GitHub pages have separated directories for different repos for same users
and it work fine. I don't see the reason why scheme.org can't have
directories that are git repos.

>
> Likewise, the linkage from the www.scheme.org front page is so seamless,
> especially if the community subdomains use the same CSS stylesheet, that
> it looks quite unified to a casual user of Scheme.org. As far as our
> community-driven sites are concerned, subdomains are more of a safeguard
> than an absolute divider.

It not make much sense to me to have sub domains if the websites will look
the same. There are lot of benefits of making it just different path of same
domain.
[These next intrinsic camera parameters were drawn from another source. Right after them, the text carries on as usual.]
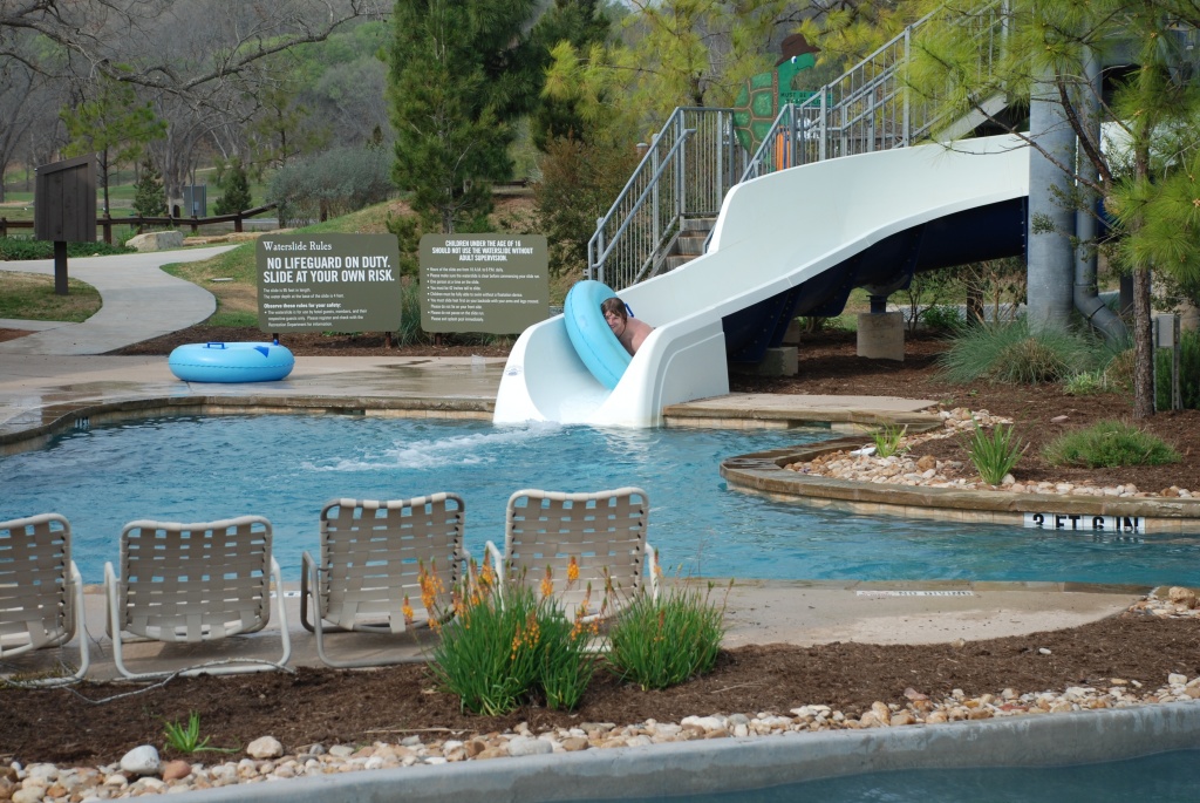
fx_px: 3103
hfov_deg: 21.9
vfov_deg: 14.7
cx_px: 600
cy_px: 402
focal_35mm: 93
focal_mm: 62
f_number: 5.6
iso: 180
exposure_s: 1/500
It will probably take some work to make they directories separated,
but I'm not an admin of DevOps so I'm not 100% sure how hard it would be.

>
> > P.S.: Rather than giving out subdomains for every conceivable
> > subtopic, I'd rather give them out to separate groups that are already
> > organized around a topic, e.g. around a specific Scheme
> > implementation.  When a separate group has already been formed, being
> > able to operate completely independently, which is the forté of the
> > subdomain, is important.  Otherwise, it creates too much friction for
> > the volunteers who are trying to help with many different topics, and
> > it creates the appearance of division where we're trying to do the
> > opposite.
>
> I think that arrangement would display Conway's Law more strongly.
>
> By all means, we should give fantastic.scheme.org to the people working
> on Fantastic Scheme, and so on. But for resources around a broad topic,
> like documentation, it would confuse users if we have 2 or 3 different
> documentation sites instead of one. Inadvertently using Conway's Law to
> divide resources is what the Scheme community has done so far. It's
> unifications like RnRS and SRFI that have probably done the most to
> improve the Scheme community.

I don't say that sub domains are all bad, but they should not be used for
everything just because that was decided at the beginning.

>
> If we encourage the community to keep the divisions even as resources
> are placed under Scheme.org, it will perpetuate the existing situation,
> where there are N different partially maintained sites for any given
> topic. We can still do that, and if e.g. we have two groups who strongly
> disagree on how to present documentation, we probably should give each
> group their own subdomain to experiment with it. But whenever there
> isn't a clear disagreement, and the topic is something generic like
> documentation or netowrking or libraries, we should encourage everyone
> around that topic to join forces.
>

It seems that right now different sub domains are just single html page they
don't even have structure so it can be just faq/index.html (accessed with
just faq/) making thing like FAQ separated domain make no much sense and it's
overkill and when someone search "scheme faq" faq.scheme.org will need to be
optimized separately. Have like 10 domains to optimize for search engines
will be really hard to make it right.